The way that many young Americans discover Japanese culture is through its cartoons and comics. While many Japanese people may be discovering American culture today through Disney, “Adventure Time”, and “SpongeBob” (all quite popular among my students), the same cannot be said for our comics. Japan has the world’s largest comics industry, and indeed, comics in Japan account for 40% of all books published. Here comics are read by people of any age, and it is common to see bookshelves of them in restaurants, barbershops, and doctors’ offices. When I tell Japanese people about friends of mine from Chicago that are comics artists, they ask if they are famous and where they are published. I think this assumption of success isn’t simply a lack of information about the challenges of being a comics artist (the tendency to self-publish or work day jobs, etc.). It also reflects the different opportunities for comics artists in Japan. Here, where the annual sales of comics is an estimated ten times the size of that in the US, I imagine it’s easier for young artists to find professional opportunities.

Jon Wolfe. Untitled 2, 2013. (Image credit: Zachary Johnson)

With comics’ popularity in Japan and the many stylistic and narrative differences between manga and comics in mind, I decided to organize an exhibition of young American comics artists. Titled, American Mangaka, it ran during the first week of June at the Amakusa Cultural Exchange Center, located in Hondo, the largest town in Amakusa (pop. 40,000). Ten artists exhibited work, several of which — Jon Wolfe, Sean Dove, and Joseph Lambert, — live in or have lived in Chicago. Curiously, nearly every Japanese person I spoke with about the show asked me how I had discovered the ten artists, and was surprised when I answered, “through the internet”. The two prefectural newspapers and the local publication that interviewed me about the exhibition all asked this question and subsequently published my response. I’m still not sure where the interest came from.

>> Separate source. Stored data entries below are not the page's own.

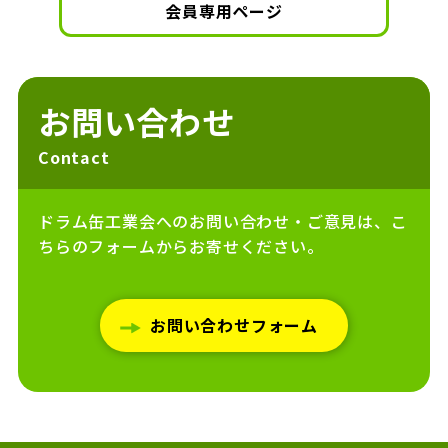
会員専用ページ
お問い合わせ
Contact
ドラム缶工業会へのお問い合わせ・ご意見は、こ
ちらのフォームからお寄せください。
お問い合わせフォーム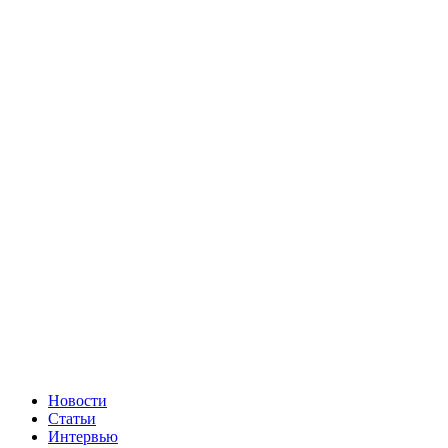
Новости
Статьи
Интервью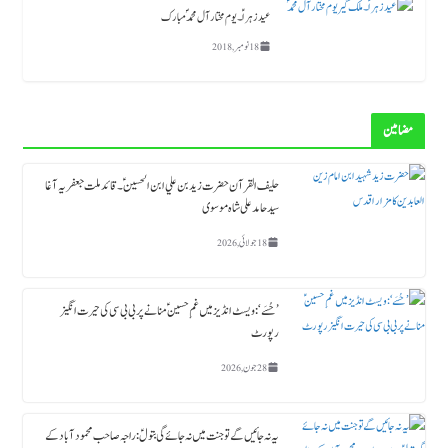
عید زہراؑ ۔ یوم مختار آل محمد ؐ مبارک
18 نومبر, 2018
مضامین
حلیف القرآن حضرت زید بن علي ابن الحسین ؑ ۔قائد ملت جعفریہ آغا
سید حامد علی شاہ موسوی
18 جولائی, 2026
’حُسَے‘: ویسٹ انڈیز میں غمِ حسینؑ منانے پر بی بی سی کی حیرت انگیز
رپورٹ
28 جون, 2026
یہ نہ جائیں گے تو جنت میں نہ جائے گی بتولؑ: راجہ صاحب محمود آباد کے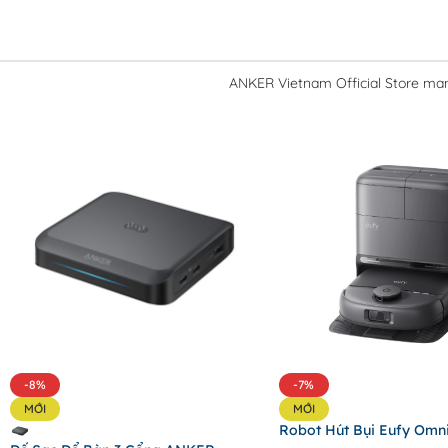
ANKER Vietnam Official Store man
-8%
-7%
MỚI
MỚI
Robot Hút Bụi Eufy Omn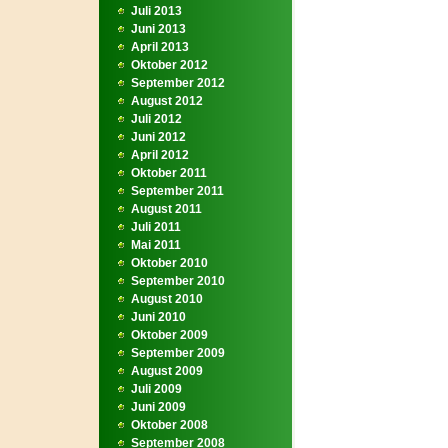
Juli 2013
Juni 2013
April 2013
Oktober 2012
September 2012
August 2012
Juli 2012
Juni 2012
April 2012
Oktober 2011
September 2011
August 2011
Juli 2011
Mai 2011
Oktober 2010
September 2010
August 2010
Juni 2010
Oktober 2009
September 2009
August 2009
Juli 2009
Juni 2009
Oktober 2008
September 2008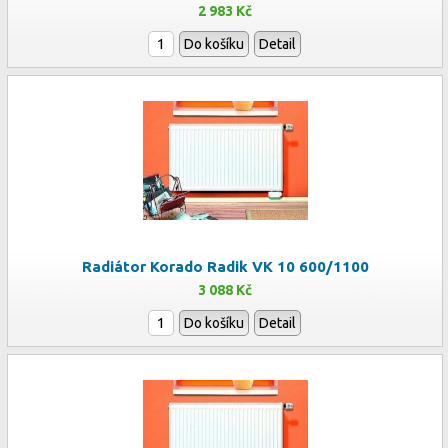
2 983 Kč
Do košíku
Detail
Radiátor Korado Radik VK 10 600/1100
3 088 Kč
Do košíku
Detail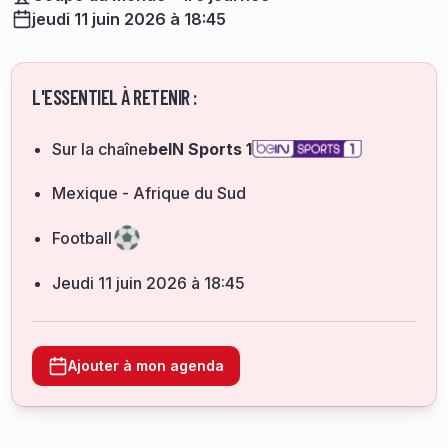
jeudi 11 juin 2026 à 18:45
L'ESSENTIEL À RETENIR :
Sur la chaîne
beIN Sports 1
Mexique - Afrique du Sud
Football
jeudi 11 juin 2026 à 18:45
Ajouter à mon agenda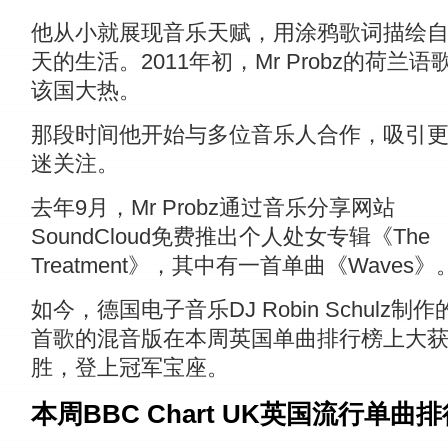
他从小就展现音乐天赋，用涂鸦歌词描绘
天的生活。2011年初，Mr Probz的荷兰语
该国大热。
那段时间他开始与多位音乐人合作，吸引
迷关注。
去年9月，Mr Probz通过音乐分享网站
SoundCloud免费推出个人处女专辑《The
Treatment》，其中有一首单曲《Waves》
如今，德国电子音乐DJ Robin Schulz制作
首歌的混音版在本周英国单曲排行榜上大
胜，登上冠军宝座。
本周BBC Chart UK英国流行单曲排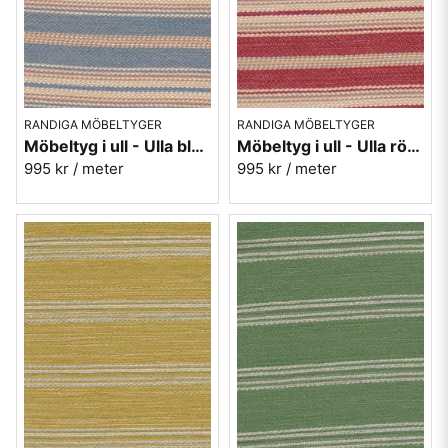
RANDIGA MÖBELTYGER
RANDIGA MÖBELTYGER
Möbeltyg i ull - Ulla blå nr.50
Möbeltyg i ull - Ulla röd nr.31
995 kr
/ meter
995 kr
/ meter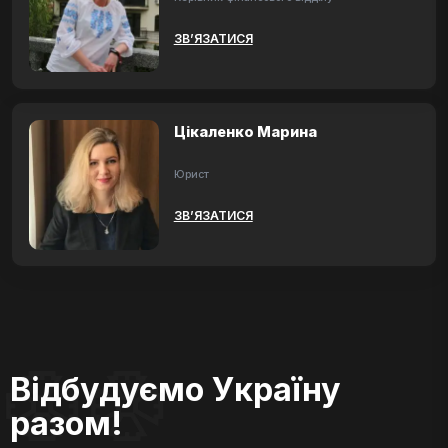
ЗВ’ЯЗАТИСЯ
Цікаленко Марина
Юрист
ЗВ’ЯЗАТИСЯ
Відбудуємо Україну
разом!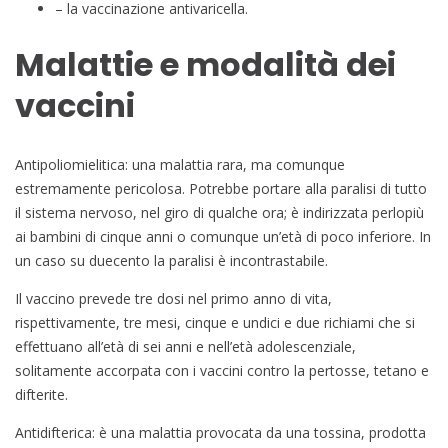
– la vaccinazione antivaricella.
Malattie e modalità dei
vaccini
Antipoliomielitica: una malattia rara, ma comunque
estremamente pericolosa. Potrebbe portare alla paralisi di tutto
il sistema nervoso, nel giro di qualche ora; è indirizzata perlopiù
ai bambini di cinque anni o comunque un’età di poco inferiore. In
un caso su duecento la paralisi è incontrastabile.
Il vaccino prevede tre dosi nel primo anno di vita,
rispettivamente, tre mesi, cinque e undici e due richiami che si
effettuano all’età di sei anni e nell’età adolescenziale,
solitamente accorpata con i vaccini contro la pertosse, tetano e
difterite.
Antidifterica: è una malattia provocata da una tossina, prodotta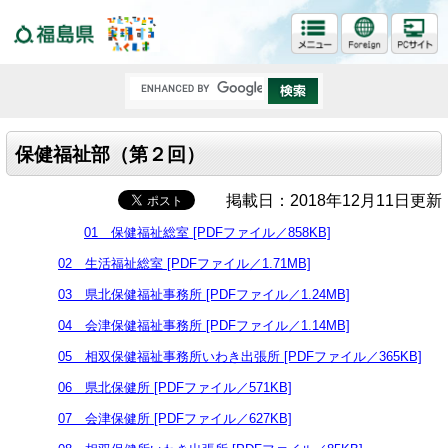
福島県
保健福祉部（第２回）
掲載日：2018年12月11日更新
01 保健福祉総室 [PDFファイル／858KB]
02 生活福祉総室 [PDFファイル／1.71MB]
03 県北保健福祉事務所 [PDFファイル／1.24MB]
04 会津保健福祉事務所 [PDFファイル／1.14MB]
05 相双保健福祉事務所いわき出張所 [PDFファイル／365KB]
06 県北保健所 [PDFファイル／571KB]
07 会津保健所 [PDFファイル／627KB]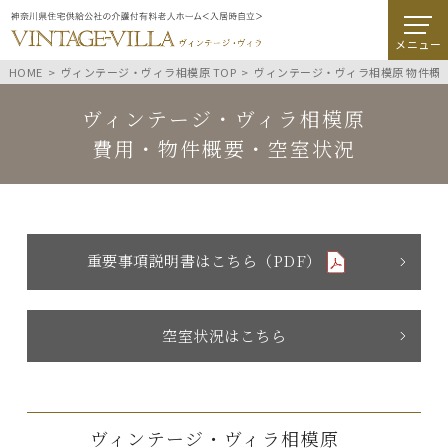
メニュー
HOME
ヴィンテージ・ヴィラ相模原 TOP
ヴィンテージ・ヴィラ相模原 物件概
ヴィンテージ・ヴィラ相模原
費用・物件概要・空室状況
重要事項説明書はこちら（PDF）
空室状況はこちら
ヴィンテージ・ヴィラ相模原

Those whom I spoke with at the exhibition and who left comments all expressed that the work was very different from Japanese manga. The reporters commented on the simpler panel layout, and others mentioned that the comics showed influences from fine art. “I was surprised at how artistic American comics are”, one visitor wrote. My personal theory on that reaction is that in Japan the manga and anime industries are the main outlets for visual culture, rather than contemporary visual art, a much smaller world. So I would guess that fine art exerts less influence on comics artists’ work as a result. In the US, on the other hand, because comics artists generally attend art schools and interact more frequently with the visual art community, I believe their work shows more influence from fine art. I think this can also contribute to greater stylistic differences between artists, another comment expressed by visitors of the show. “Each manga feels very different from Japanese manga. They each have their own feeling and world,” one visitor wrote.

The work was accompanied by bios and process descriptions by each artist, along with photographs of them and their studios. By including those materials with the pieces, I hoped to not only give visitors a view of the work of American comics artists, but an idea of their lives as well.